## Exercise
Pull the text lines from every item below and reproduce them verbatim. Leave the pictures out of your answer.

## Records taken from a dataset
____________
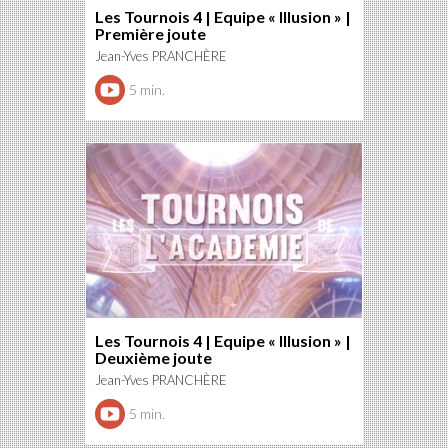
Les Tournois 4 | Equipe « Illusion » |
Première joute
Jean-Yves PRANCHÈRE
5 min.
Les Tournois 4 | Equipe « Illusion » |
Deuxième joute
Jean-Yves PRANCHÈRE
5 min.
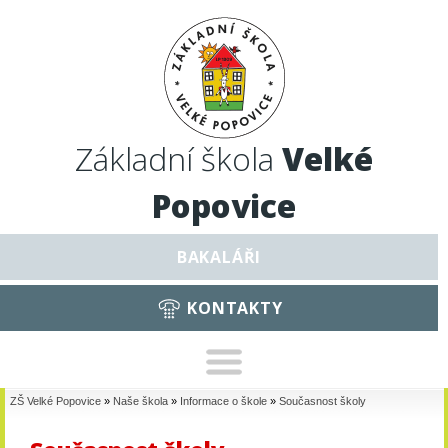
Základní škola
Velké
Popovice
BAKALÁŘI
KONTAKTY
ZŠ Velké Popovice
»
Naše škola
»
Informace o škole
»
Současnost školy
____________
## Problem solution
Les Tournois 4 | Equipe « Illusion » |
Première joute
Jean-Yves PRANCHÈRE
5 min.
Les Tournois 4 | Equipe « Illusion » |
Deuxième joute
Jean-Yves PRANCHÈRE
5 min.
Základní škola
Velké
Popovice
BAKALÁŘI
KONTAKTY
ZŠ Velké Popovice
»
Naše škola
»
Informace o škole
»
Současnost školy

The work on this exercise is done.